Investigator Cochran said there was little that could have been done to prevent Mr. Griffin from taking the lives of his sons Ryley Drake, 6; Joshua Tyler, 4; and his wife, Laury, 25.
``Most of the times in situations like this, you have some warning signs -- a lot of domestic assault reports are filed,'' Investigator Cochran said. ``But in this case, there were not.''
``Calvin stayed pretty much to himself,'' said neighbor Lammie Jarrells, who lived two doors down from the Griffins on Hawks Court, a rural residential neighborhood of modest but well-kept mobile homes in eastern Jackson County. ``He had a riding mower I used to see him on every now and then, but he hadn't been riding it lately. He came back one day and said the doctor told him he was legally blind.''
Every morning, Mr. Griffin, a smallish man with a dark beard and thick eyeglasses, dutifully drove his son Ryley to the bus stop at the end of the road in his old Chevy Nova. Every afternoon at 2:30, he was there to pick him up, Mr. Jarrells said. Mr. Griffin collected a disability pension as a result of his poor vision and had not worked for at least two years.

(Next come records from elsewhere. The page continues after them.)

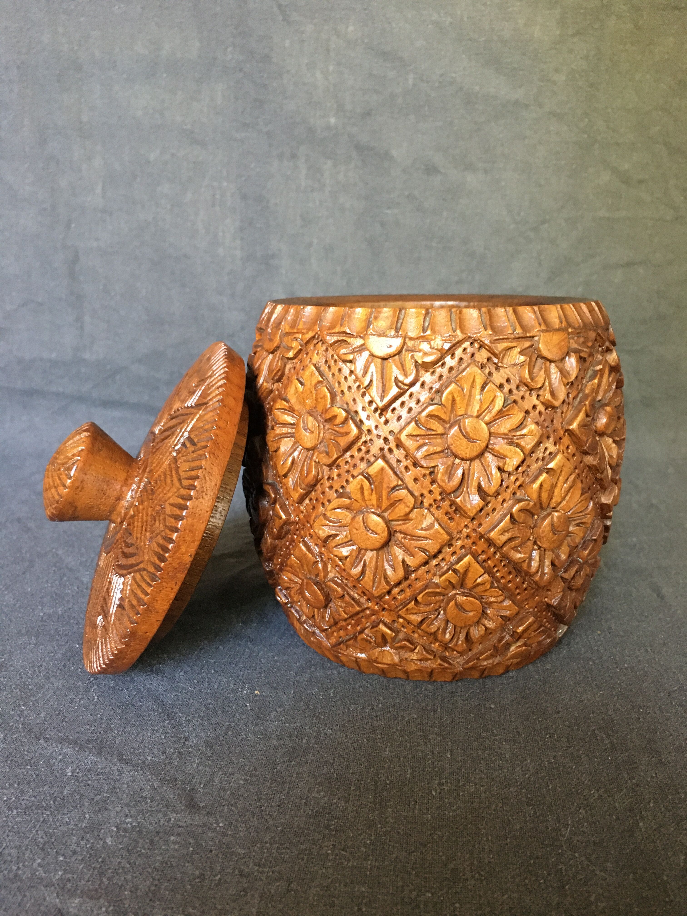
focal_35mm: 29
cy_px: 458
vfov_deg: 61.7
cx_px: 344
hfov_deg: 48.2
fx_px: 767
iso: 500
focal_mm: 4.15
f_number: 2.2
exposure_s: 1/17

The only hint of trouble came in September 1998, when Mr. Griffin shot his neighbor's Rottweiler after the dog wandered into his yard. Deputies were called to the home, but neighbor Bruce Hill never pursued charges against Mr. Griffin.
``I don't think he had any dealing with Bruce after that,'' Mr. Jarrells said. ``But I've never known Calvin to say nothing bad to nobody.''
Lamar Langston, principal at Benton Elementary School where Ryley was a kindergartner, said Mr. Griffin seemed like a caring parent.